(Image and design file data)
———

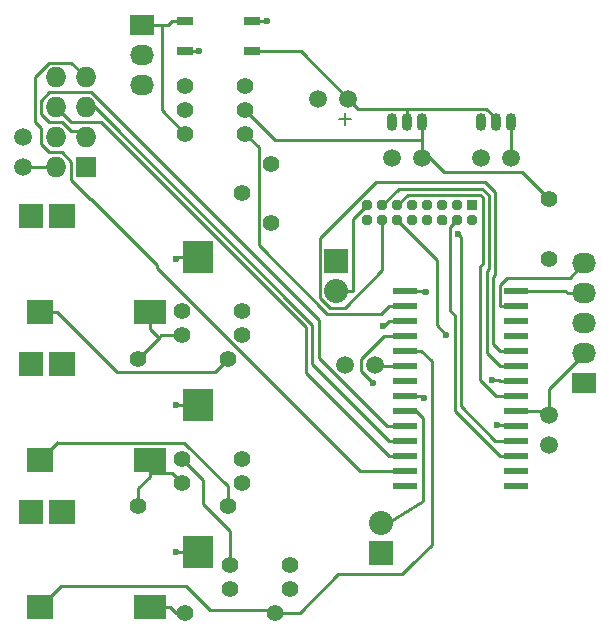
<source format=gtl>
%TF.GenerationSoftware,KiCad,Pcbnew,(2015-06-24 BZR 5814, Git a8bffb8)-product*%
%TF.CreationDate,2015-07-05T17:44:44-06:00*%
%TF.JobID,Power Monitor,506F776572204D6F6E69746F722E6B69,rev?*%
%TF.FileFunction,Copper,L1,Top,Signal*%
%FSLAX46Y46*%
G04 Gerber Fmt 4.6, Leading zero omitted, Abs format (unit mm)*
G04 Created by KiCad (PCBNEW (2015-06-24 BZR 5814, Git a8bffb8)-product) date 7/5/2015 5:44:44 PM*
%MOMM*%
G01*
G04 APERTURE LIST*
%ADD10C,0.100000*%
%ADD11C,0.150000*%
%ADD12R,1.727200X1.727200*%
%ADD13O,1.727200X1.727200*%
%ADD14R,1.400000X0.800000*%
%ADD15R,0.939800X0.939800*%
%ADD16C,0.939800*%
%ADD17C,1.397000*%
%ADD18R,2.200000X2.100000*%
%ADD19R,2.700000X2.100000*%
%ADD20R,2.000000X2.100000*%
%ADD21R,2.600000X2.700000*%
%ADD22C,1.501140*%
%ADD23R,2.032000X1.727200*%
%ADD24O,2.032000X1.727200*%
%ADD25O,0.899160X1.501140*%
%ADD26R,2.032000X2.032000*%
%ADD27O,2.032000X2.032000*%
%ADD28R,2.000000X0.600000*%
%ADD29C,0.600000*%
%ADD30C,0.254000*%
G04 APERTURE END LIST*
D10*
D11*
X143730760Y-70699260D02*
X143230380Y-70699260D01*
X143730760Y-70699260D02*
X143730760Y-71199640D01*
X144231140Y-70699260D02*
X143730760Y-70699260D01*
X143730760Y-70699260D02*
X143730760Y-70300480D01*
X143730760Y-70300480D02*
X143730760Y-70198880D01*
D12*
X121770000Y-74810000D03*
D13*
X119230000Y-74810000D03*
X121770000Y-72270000D03*
X119230000Y-72270000D03*
X121770000Y-69730000D03*
X119230000Y-69730000D03*
X121770000Y-67190000D03*
X119230000Y-67190000D03*
D14*
X130150000Y-64970000D03*
X135850000Y-64970000D03*
X135850000Y-62430000D03*
X130150000Y-62430000D03*
D15*
X154500000Y-78000000D03*
D16*
X154500000Y-79270000D03*
X153230000Y-78000000D03*
X153230000Y-79270000D03*
X151960000Y-78000000D03*
X151960000Y-79270000D03*
X150690000Y-78000000D03*
X150690000Y-79270000D03*
X149420000Y-78000000D03*
X149420000Y-79270000D03*
X148150000Y-78000000D03*
X148150000Y-79270000D03*
X146880000Y-78000000D03*
X146880000Y-79270000D03*
X145610000Y-78000000D03*
X145610000Y-79270000D03*
D17*
X137500000Y-79500000D03*
X135000000Y-77000000D03*
X137500000Y-74500000D03*
D18*
X117900000Y-112050000D03*
X119800000Y-103950000D03*
D19*
X127200000Y-112050000D03*
D20*
X117100000Y-103950000D03*
D21*
X131300000Y-107400000D03*
D18*
X117900000Y-99550000D03*
X119800000Y-91450000D03*
D19*
X127200000Y-99550000D03*
D20*
X117100000Y-91450000D03*
D21*
X131300000Y-94900000D03*
D18*
X117900000Y-87050000D03*
X119800000Y-78950000D03*
D19*
X127200000Y-87050000D03*
D20*
X117100000Y-78950000D03*
D21*
X131300000Y-82400000D03*
D17*
X161000000Y-77460000D03*
X161000000Y-82540000D03*
X135290000Y-67950000D03*
X130210000Y-67950000D03*
X135290000Y-69950000D03*
X130210000Y-69950000D03*
X133960000Y-110500000D03*
X139040000Y-110500000D03*
X133960000Y-108500000D03*
X139040000Y-108500000D03*
X129960000Y-101500000D03*
X135040000Y-101500000D03*
X129960000Y-99500000D03*
X135040000Y-99500000D03*
X129960000Y-89000000D03*
X135040000Y-89000000D03*
X129960000Y-87000000D03*
X135040000Y-87000000D03*
X135290000Y-71950000D03*
X130210000Y-71950000D03*
X137810000Y-112500000D03*
X130190000Y-112500000D03*
X133810000Y-103500000D03*
X126190000Y-103500000D03*
X133810000Y-91000000D03*
X126190000Y-91000000D03*
D22*
X141460000Y-69000000D03*
X144000000Y-69000000D03*
D23*
X126500000Y-62760000D03*
D24*
X126500000Y-65300000D03*
X126500000Y-67840000D03*
D22*
X146270000Y-91500000D03*
X143730000Y-91500000D03*
X157770000Y-74000000D03*
X155230000Y-74000000D03*
X150270000Y-74000000D03*
X147730000Y-74000000D03*
X161000000Y-95730000D03*
X161000000Y-98270000D03*
X116500000Y-74770000D03*
X116500000Y-72230000D03*
D25*
X156500000Y-71000000D03*
X157770000Y-71000000D03*
X155230000Y-71000000D03*
X149000000Y-71000000D03*
X150270000Y-71000000D03*
X147730000Y-71000000D03*
D26*
X143000000Y-82730000D03*
D27*
X143000000Y-85270000D03*
D26*
X146812000Y-107442000D03*
D27*
X146812000Y-104902000D03*
D28*
X148800000Y-85245000D03*
X148800000Y-86515000D03*
X148800000Y-87785000D03*
X148800000Y-89055000D03*
X148800000Y-90325000D03*
X148800000Y-91595000D03*
X148800000Y-92865000D03*
X148800000Y-94135000D03*
X148800000Y-95405000D03*
X148800000Y-96675000D03*
X148800000Y-97945000D03*
X148800000Y-99215000D03*
X148800000Y-100485000D03*
X148800000Y-101755000D03*
X158200000Y-101755000D03*
X158200000Y-100485000D03*
X158200000Y-99215000D03*
X158200000Y-97945000D03*
X158200000Y-96675000D03*
X158200000Y-95405000D03*
X158200000Y-94135000D03*
X158200000Y-92865000D03*
X158200000Y-91595000D03*
X158200000Y-90325000D03*
X158200000Y-89055000D03*
X158200000Y-87785000D03*
X158200000Y-86515000D03*
X158200000Y-85245000D03*
D23*
X164000000Y-93080000D03*
D24*
X164000000Y-90540000D03*
X164000000Y-88000000D03*
X164000000Y-85460000D03*
X164000000Y-82920000D03*
D29*
X156591000Y-96647000D03*
X129440000Y-107400000D03*
X137149000Y-62432400D03*
X131404360Y-64968120D03*
X129439000Y-82537300D03*
X129437000Y-94888600D03*
X150391000Y-94344400D03*
X146904400Y-88213800D03*
X146076800Y-93048800D03*
X150598300Y-85379500D03*
X153326100Y-80484700D03*
X156159100Y-92809100D03*
X152319500Y-88977400D03*
D30*
X158200000Y-96675000D02*
X158172000Y-96647000D01*
X158172000Y-96647000D02*
X156591000Y-96647000D01*
X131300000Y-107400000D02*
X129440000Y-107400000D01*
X131290000Y-107410000D02*
X131300000Y-107400000D01*
X136931000Y-62430000D02*
X135850000Y-62430000D01*
X136934000Y-62432400D02*
X136931000Y-62430000D01*
X137149000Y-62432400D02*
X136934000Y-62432400D01*
X131231000Y-64970000D02*
X131404360Y-64968120D01*
X130150000Y-64970000D02*
X131231000Y-64970000D01*
X129619000Y-82400000D02*
X131300000Y-82400000D01*
X129481000Y-82537300D02*
X129619000Y-82400000D01*
X129439000Y-82537300D02*
X129481000Y-82537300D01*
X129607000Y-94888600D02*
X129437000Y-94888600D01*
X129619000Y-94900000D02*
X129607000Y-94888600D01*
X131300000Y-94900000D02*
X129619000Y-94900000D01*
X150181000Y-94135000D02*
X148800000Y-94135000D01*
X150391000Y-94344400D02*
X150181000Y-94135000D01*
X150368000Y-96012000D02*
X149761000Y-95405000D01*
X149761000Y-95405000D02*
X148800000Y-95405000D01*
X150368000Y-103035234D02*
X147492000Y-104824700D01*
X150368000Y-96012000D02*
X150368000Y-103035234D01*
X146812000Y-104902000D02*
X147492000Y-104824700D01*
X146365000Y-91595000D02*
X146270000Y-91500000D01*
X148800000Y-91595000D02*
X146365000Y-91595000D01*
X155702000Y-69868100D02*
X156500000Y-70666100D01*
X156500000Y-70666100D02*
X156500000Y-71000000D01*
X139970000Y-64970000D02*
X135850000Y-64970000D01*
X144000000Y-69000000D02*
X139970000Y-64970000D01*
X144868100Y-69868100D02*
X144000000Y-69000000D01*
X149000000Y-69868100D02*
X144868100Y-69868100D01*
X149000000Y-71000000D02*
X149000000Y-69868100D01*
X155702000Y-69868100D02*
X149000000Y-69868100D01*
X157770000Y-71000000D02*
X157770000Y-74000000D01*
X117945000Y-74770000D02*
X116500000Y-74770000D01*
X117985000Y-74810000D02*
X117945000Y-74770000D01*
X119230000Y-74810000D02*
X117985000Y-74810000D01*
X133960000Y-105558500D02*
X133960000Y-108500000D01*
X131742500Y-103341000D02*
X133960000Y-105558500D01*
X131742500Y-101282500D02*
X131742500Y-103341000D01*
X129960000Y-99500000D02*
X131742500Y-101282500D01*
X150270000Y-71000000D02*
X150270000Y-72500000D01*
X137840000Y-72500000D02*
X135290000Y-69950000D01*
X150270000Y-72500000D02*
X137840000Y-72500000D01*
X164000000Y-90540000D02*
X164000000Y-90851200D01*
X164000000Y-90851200D02*
X164000000Y-91162400D01*
X161000000Y-93589200D02*
X161000000Y-95405000D01*
X163738000Y-90851200D02*
X161000000Y-93589200D01*
X164000000Y-90851200D02*
X163738000Y-90851200D01*
X161000000Y-95730000D02*
X161000000Y-95405000D01*
X161000000Y-95405000D02*
X158200000Y-95405000D01*
X150270000Y-72500000D02*
X150270000Y-73350600D01*
X150270000Y-73350600D02*
X150270000Y-74000000D01*
X158698000Y-75158000D02*
X161000000Y-77460000D01*
X152077400Y-75158000D02*
X158698000Y-75158000D01*
X150270000Y-73350600D02*
X152077400Y-75158000D01*
X126500000Y-62760000D02*
X128191100Y-62760000D01*
X129069000Y-62430000D02*
X130150000Y-62430000D01*
X128739000Y-62760000D02*
X129069000Y-62430000D01*
X128191100Y-62760000D02*
X128739000Y-62760000D01*
X128191100Y-69931100D02*
X130210000Y-71950000D01*
X128191100Y-62760000D02*
X128191100Y-69931100D01*
X132700800Y-92109200D02*
X133810000Y-91000000D01*
X124440500Y-92109200D02*
X132700800Y-92109200D01*
X119381300Y-87050000D02*
X124440500Y-92109200D01*
X117900000Y-87050000D02*
X119381300Y-87050000D01*
X146989900Y-88213800D02*
X146904400Y-88213800D01*
X147418700Y-87785000D02*
X146989900Y-88213800D01*
X148800000Y-87785000D02*
X147418700Y-87785000D01*
X127200000Y-87050000D02*
X127200000Y-88481300D01*
X127954400Y-89235600D02*
X127200000Y-88481300D01*
X126190000Y-91000000D02*
X127954400Y-89235600D01*
X128190000Y-89000000D02*
X129960000Y-89000000D01*
X127954400Y-89235600D02*
X128190000Y-89000000D01*
X117900000Y-99550000D02*
X119331300Y-98118700D01*
X119380000Y-98044000D02*
X119380000Y-98118700D01*
X119331300Y-98092700D02*
X119380000Y-98044000D01*
X119331300Y-98118700D02*
X119331300Y-98092700D01*
X130109800Y-98118700D02*
X119380000Y-98118700D01*
X133810000Y-101818900D02*
X130109800Y-98118700D01*
X133810000Y-103500000D02*
X133810000Y-101818900D01*
X145085600Y-92057600D02*
X146076800Y-93048800D01*
X145085600Y-91032200D02*
X145085600Y-92057600D01*
X147062800Y-89055000D02*
X145085600Y-91032200D01*
X148800000Y-89055000D02*
X147062800Y-89055000D01*
X126190000Y-101991300D02*
X127200000Y-100981300D01*
X126190000Y-103500000D02*
X126190000Y-101991300D01*
X127200000Y-99550000D02*
X127200000Y-100653400D01*
X127200000Y-100653400D02*
X127200000Y-100981300D01*
X129113400Y-100653400D02*
X129960000Y-101500000D01*
X127200000Y-100653400D02*
X129113400Y-100653400D01*
X137810000Y-112500000D02*
X137578000Y-112268000D01*
X137578000Y-112268000D02*
X132334000Y-112268000D01*
X119714000Y-110236000D02*
X117900000Y-112050000D01*
X130302000Y-110236000D02*
X119714000Y-110236000D01*
X132334000Y-112268000D02*
X130302000Y-110236000D01*
X139895000Y-112500000D02*
X143175000Y-109220000D01*
X143175000Y-109220000D02*
X148590000Y-109220000D01*
X149436700Y-108379100D02*
X149430900Y-108379100D01*
X149430900Y-108379100D02*
X148590000Y-109220000D01*
X151077000Y-106738800D02*
X149436700Y-108379100D01*
X151077000Y-91220700D02*
X151077000Y-106738800D01*
X150181300Y-90325000D02*
X151077000Y-91220700D01*
X148800000Y-90325000D02*
X150181300Y-90325000D01*
X139895000Y-112500000D02*
X137810000Y-112500000D01*
X129381300Y-112500000D02*
X128931300Y-112050000D01*
X130190000Y-112500000D02*
X129381300Y-112500000D01*
X127200000Y-112050000D02*
X128931300Y-112050000D01*
X150315800Y-85379500D02*
X150181300Y-85245000D01*
X150598300Y-85379500D02*
X150315800Y-85379500D01*
X148800000Y-85245000D02*
X150181300Y-85245000D01*
X162387700Y-85245000D02*
X158200000Y-85245000D01*
X162602700Y-85460000D02*
X162387700Y-85245000D01*
X164000000Y-85460000D02*
X162602700Y-85460000D01*
X164000000Y-82920000D02*
X162755100Y-84164900D01*
X162814000Y-84074000D02*
X162814000Y-84164900D01*
X162755100Y-84132900D02*
X162814000Y-84074000D01*
X162755100Y-84164900D02*
X162755100Y-84132900D01*
X156818700Y-84776400D02*
X156818700Y-86515000D01*
X157430200Y-84164900D02*
X156818700Y-84776400D01*
X162814000Y-84164900D02*
X157430200Y-84164900D01*
X158200000Y-86515000D02*
X156818700Y-86515000D01*
X158200000Y-99215000D02*
X156818700Y-99215000D01*
X152620000Y-79880000D02*
X153230000Y-79270000D01*
X152620000Y-86932000D02*
X152620000Y-79880000D01*
X153000800Y-87312800D02*
X152620000Y-86932000D01*
X153000800Y-95397100D02*
X153000800Y-87312800D01*
X156818700Y-99215000D02*
X153000800Y-95397100D01*
X152214000Y-79524500D02*
X151960000Y-79270000D01*
X153509100Y-80667700D02*
X153326100Y-80484700D01*
X153509100Y-95045500D02*
X153509100Y-80667700D01*
X156408600Y-97945000D02*
X153509100Y-95045500D01*
X158200000Y-97945000D02*
X156408600Y-97945000D01*
X158200000Y-94135000D02*
X156521600Y-94135000D01*
X155184400Y-92797800D02*
X156521600Y-94135000D01*
X155184400Y-83171900D02*
X155184400Y-92797800D01*
X155375000Y-82981300D02*
X155184400Y-83171900D01*
X155375000Y-77346700D02*
X155375000Y-82981300D01*
X155143700Y-77115400D02*
X155375000Y-77346700D01*
X149034600Y-77115400D02*
X155143700Y-77115400D01*
X148150000Y-78000000D02*
X149034600Y-77115400D01*
X156762800Y-92809100D02*
X156159100Y-92809100D01*
X156818700Y-92865000D02*
X156762800Y-92809100D01*
X151523600Y-82643600D02*
X148150000Y-79270000D01*
X151523600Y-88181500D02*
X151523600Y-82643600D01*
X152319500Y-88977400D02*
X151523600Y-88181500D01*
X158200000Y-92865000D02*
X156818700Y-92865000D01*
X148276400Y-76603600D02*
X146880000Y-78000000D01*
X155354100Y-76603600D02*
X148276400Y-76603600D01*
X155884900Y-77134400D02*
X155354100Y-76603600D01*
X155884900Y-83444300D02*
X155884900Y-77134400D01*
X155724500Y-83604700D02*
X155884900Y-83444300D01*
X155724500Y-90500800D02*
X155724500Y-83604700D01*
X156818700Y-91595000D02*
X155724500Y-90500800D01*
X158200000Y-91595000D02*
X156818700Y-91595000D01*
X158200000Y-90325000D02*
X156818700Y-90325000D01*
X156289100Y-89795400D02*
X156818700Y-90325000D01*
X156289100Y-84049800D02*
X156289100Y-89795400D01*
X156408200Y-83930700D02*
X156289100Y-84049800D01*
X156408200Y-76912800D02*
X156408200Y-83930700D01*
X155547400Y-76052000D02*
X156408200Y-76912800D01*
X146339100Y-76052000D02*
X155547400Y-76052000D01*
X141600400Y-80790700D02*
X146339100Y-76052000D01*
X141600400Y-85856200D02*
X141600400Y-80790700D01*
X142429900Y-86685700D02*
X141600400Y-85856200D01*
X143706700Y-86685700D02*
X142429900Y-86685700D01*
X146880000Y-83512400D02*
X143706700Y-86685700D01*
X146880000Y-79270000D02*
X146880000Y-83512400D01*
X144397300Y-79212700D02*
X144397300Y-85270000D01*
X145610000Y-78000000D02*
X144397300Y-79212700D01*
X143000000Y-85270000D02*
X144397300Y-85270000D01*
X121770000Y-72270000D02*
X121254200Y-71754200D01*
X121254200Y-71754200D02*
X120525100Y-71754200D01*
X119770900Y-71000000D02*
X120525100Y-71754200D01*
X118702200Y-71000000D02*
X119770900Y-71000000D01*
X117961500Y-70259300D02*
X118702200Y-71000000D01*
X117961500Y-69166500D02*
X117961500Y-70259300D01*
X118668000Y-68460000D02*
X117961500Y-69166500D01*
X122260600Y-68460000D02*
X118668000Y-68460000D01*
X141546200Y-87745600D02*
X122260600Y-68460000D01*
X141546200Y-90928700D02*
X141546200Y-87745600D01*
X147292500Y-96675000D02*
X141546200Y-90928700D01*
X148800000Y-96675000D02*
X147292500Y-96675000D01*
X121873000Y-69730000D02*
X121821500Y-69730000D01*
X121821500Y-69730000D02*
X121770000Y-69730000D01*
X148800000Y-97945000D02*
X147418700Y-97945000D01*
X140925700Y-91452000D02*
X147418700Y-97945000D01*
X140925700Y-88115400D02*
X140925700Y-91452000D01*
X122540300Y-69730000D02*
X140925700Y-88115400D01*
X121873000Y-69730000D02*
X122540300Y-69730000D01*
X119230000Y-69730000D02*
X120500000Y-71000000D01*
X120500000Y-71000000D02*
X123091500Y-71000000D01*
X119230000Y-69730000D02*
X119817360Y-70317360D01*
X148800000Y-99215000D02*
X147418700Y-99215000D01*
X123091500Y-71000000D02*
X140417300Y-88325800D01*
X140417300Y-88325800D02*
X140417300Y-92213600D01*
X140417300Y-92213600D02*
X147418700Y-99215000D01*
X121770000Y-67190000D02*
X120507000Y-65927000D01*
X120507000Y-65927000D02*
X118706300Y-65927000D01*
X144972300Y-100485000D02*
X148800000Y-100485000D01*
X118706300Y-65927000D02*
X117453200Y-67180100D01*
X117453200Y-67180100D02*
X117453200Y-70931400D01*
X117453200Y-70931400D02*
X117961500Y-71439700D01*
X117961500Y-71439700D02*
X117961500Y-72838500D01*
X117961500Y-72838500D02*
X118663000Y-73540000D01*
X118663000Y-73540000D02*
X119724700Y-73540000D01*
X119724700Y-73540000D02*
X120500000Y-74315300D01*
X120500000Y-74315300D02*
X120500000Y-75870800D01*
X120500000Y-75870800D02*
X122122800Y-77493600D01*
X122122800Y-77493600D02*
X122231100Y-77493600D01*
X122231100Y-77493600D02*
X127841800Y-83104300D01*
X127841800Y-83104300D02*
X127841800Y-83354500D01*
X127841800Y-83354500D02*
X144972300Y-100485000D01*
X148800000Y-86515000D02*
X147418700Y-86515000D01*
X146739600Y-87194100D02*
X147418700Y-86515000D01*
X142219300Y-87194100D02*
X146739600Y-87194100D01*
X136420100Y-81394900D02*
X142219300Y-87194100D01*
X136420100Y-73080100D02*
X136420100Y-81394900D01*
X135290000Y-71950000D02*
X136420100Y-73080100D01*
M02*

</source>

———

WHAT THE EXERCISE ASKS →
What is needed is an exact copy of the lines above, from the one containing "X135290000Y-69950000D01*" through the one containing "X161000000Y-95405000D02*", with nothing added.

TASK RESULT →
X135290000Y-69950000D01*
X150270000Y-72500000D02*
X137840000Y-72500000D01*
X164000000Y-90540000D02*
X164000000Y-90851200D01*
X164000000Y-90851200D02*
X164000000Y-91162400D01*
X161000000Y-93589200D02*
X161000000Y-95405000D01*
X163738000Y-90851200D02*
X161000000Y-93589200D01*
X164000000Y-90851200D02*
X163738000Y-90851200D01*
X161000000Y-95730000D02*
X161000000Y-95405000D01*
X161000000Y-95405000D02*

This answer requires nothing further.